To paraphrase the question, what are the one bits in the binary representation of r (after the binary point)? N is the 'precision', if you like.
In Cish pseudo-code
for (int i=0; i<N; i++) {
if (r>V[i]) {
print(i);
r -= V[i];
}
}
You could add an extra test for r == 0 to terminate the loop early.
Note that this gives the least binary number closest to 'r', i.e. the one closer to zero if there are two equally 'right' answers.
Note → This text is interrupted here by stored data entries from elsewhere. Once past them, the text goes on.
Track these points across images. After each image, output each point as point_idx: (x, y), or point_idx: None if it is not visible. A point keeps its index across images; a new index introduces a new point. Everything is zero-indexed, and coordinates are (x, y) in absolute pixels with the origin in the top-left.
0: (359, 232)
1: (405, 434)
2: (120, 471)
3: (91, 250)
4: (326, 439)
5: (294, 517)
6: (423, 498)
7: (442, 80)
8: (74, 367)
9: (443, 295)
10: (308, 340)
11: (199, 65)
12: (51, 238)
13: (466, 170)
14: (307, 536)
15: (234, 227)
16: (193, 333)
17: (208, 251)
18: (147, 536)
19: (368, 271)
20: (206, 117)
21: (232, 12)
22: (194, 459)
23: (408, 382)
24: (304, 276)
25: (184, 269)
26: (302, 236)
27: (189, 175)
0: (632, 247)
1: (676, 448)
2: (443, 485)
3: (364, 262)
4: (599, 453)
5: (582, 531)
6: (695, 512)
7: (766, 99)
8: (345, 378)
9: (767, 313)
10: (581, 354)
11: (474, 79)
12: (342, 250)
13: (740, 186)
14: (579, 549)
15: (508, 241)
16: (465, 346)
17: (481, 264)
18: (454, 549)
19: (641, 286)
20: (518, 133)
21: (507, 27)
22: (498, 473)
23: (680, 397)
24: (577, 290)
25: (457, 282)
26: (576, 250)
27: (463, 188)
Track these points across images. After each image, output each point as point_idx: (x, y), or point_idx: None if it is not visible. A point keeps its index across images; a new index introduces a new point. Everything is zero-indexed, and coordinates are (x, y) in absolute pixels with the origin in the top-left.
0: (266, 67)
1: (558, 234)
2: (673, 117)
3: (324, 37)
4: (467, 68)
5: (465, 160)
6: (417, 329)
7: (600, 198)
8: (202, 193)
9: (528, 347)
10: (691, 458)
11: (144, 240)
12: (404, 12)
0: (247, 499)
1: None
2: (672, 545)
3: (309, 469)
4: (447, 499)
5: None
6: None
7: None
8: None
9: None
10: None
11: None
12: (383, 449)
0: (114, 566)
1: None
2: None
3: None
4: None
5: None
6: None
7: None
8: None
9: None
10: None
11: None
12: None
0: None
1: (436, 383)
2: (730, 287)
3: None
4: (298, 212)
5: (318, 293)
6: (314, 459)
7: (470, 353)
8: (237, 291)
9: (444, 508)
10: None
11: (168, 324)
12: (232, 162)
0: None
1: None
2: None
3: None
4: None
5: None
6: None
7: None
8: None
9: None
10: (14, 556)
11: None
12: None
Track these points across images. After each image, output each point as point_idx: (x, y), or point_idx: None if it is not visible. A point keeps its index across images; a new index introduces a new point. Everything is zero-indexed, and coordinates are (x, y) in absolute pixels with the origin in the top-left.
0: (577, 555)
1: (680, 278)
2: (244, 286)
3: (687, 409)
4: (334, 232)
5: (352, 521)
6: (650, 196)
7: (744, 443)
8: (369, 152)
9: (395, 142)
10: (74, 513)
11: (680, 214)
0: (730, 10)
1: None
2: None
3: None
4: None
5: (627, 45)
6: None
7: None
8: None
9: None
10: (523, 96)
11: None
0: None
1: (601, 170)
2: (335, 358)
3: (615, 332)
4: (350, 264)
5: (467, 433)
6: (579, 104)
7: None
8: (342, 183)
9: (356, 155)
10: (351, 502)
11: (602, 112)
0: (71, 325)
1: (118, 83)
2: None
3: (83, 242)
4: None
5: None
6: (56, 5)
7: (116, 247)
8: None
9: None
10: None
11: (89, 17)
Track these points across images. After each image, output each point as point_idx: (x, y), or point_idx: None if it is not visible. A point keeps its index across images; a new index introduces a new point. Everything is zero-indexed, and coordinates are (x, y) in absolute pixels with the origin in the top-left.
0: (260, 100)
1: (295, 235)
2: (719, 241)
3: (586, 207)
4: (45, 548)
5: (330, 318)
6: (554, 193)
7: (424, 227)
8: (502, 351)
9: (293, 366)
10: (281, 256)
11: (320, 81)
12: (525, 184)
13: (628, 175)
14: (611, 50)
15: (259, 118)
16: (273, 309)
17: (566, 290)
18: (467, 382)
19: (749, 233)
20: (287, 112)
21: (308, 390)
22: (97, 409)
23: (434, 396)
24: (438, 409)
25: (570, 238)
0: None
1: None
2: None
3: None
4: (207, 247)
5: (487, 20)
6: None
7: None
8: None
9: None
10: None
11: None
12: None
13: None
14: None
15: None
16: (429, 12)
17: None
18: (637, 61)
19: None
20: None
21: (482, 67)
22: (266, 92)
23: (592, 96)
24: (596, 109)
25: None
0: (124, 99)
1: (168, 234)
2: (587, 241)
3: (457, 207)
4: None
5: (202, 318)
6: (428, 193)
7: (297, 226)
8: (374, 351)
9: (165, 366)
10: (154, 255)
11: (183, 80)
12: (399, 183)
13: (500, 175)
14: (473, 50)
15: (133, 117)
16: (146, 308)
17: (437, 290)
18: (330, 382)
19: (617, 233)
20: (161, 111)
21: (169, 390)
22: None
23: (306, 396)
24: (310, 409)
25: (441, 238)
If the Nth digit was a one, you'll need to add '1' to the 'binary' number obtained and check both against the original 'r'. (Hint: construct vectors a[N], b[N] of 'bits', set '1' bits instead of 'print'ing above. Set b = a and do a manual add, digit by digit from the end of 'b' until you stop carrying. Convert to double and choose whichever is closer.
Note that a[] <= r <= a[] + 1/2^N and that b[] = a[] + 1/2^N.
The 'least number of indexes [sic]' is a red-herring.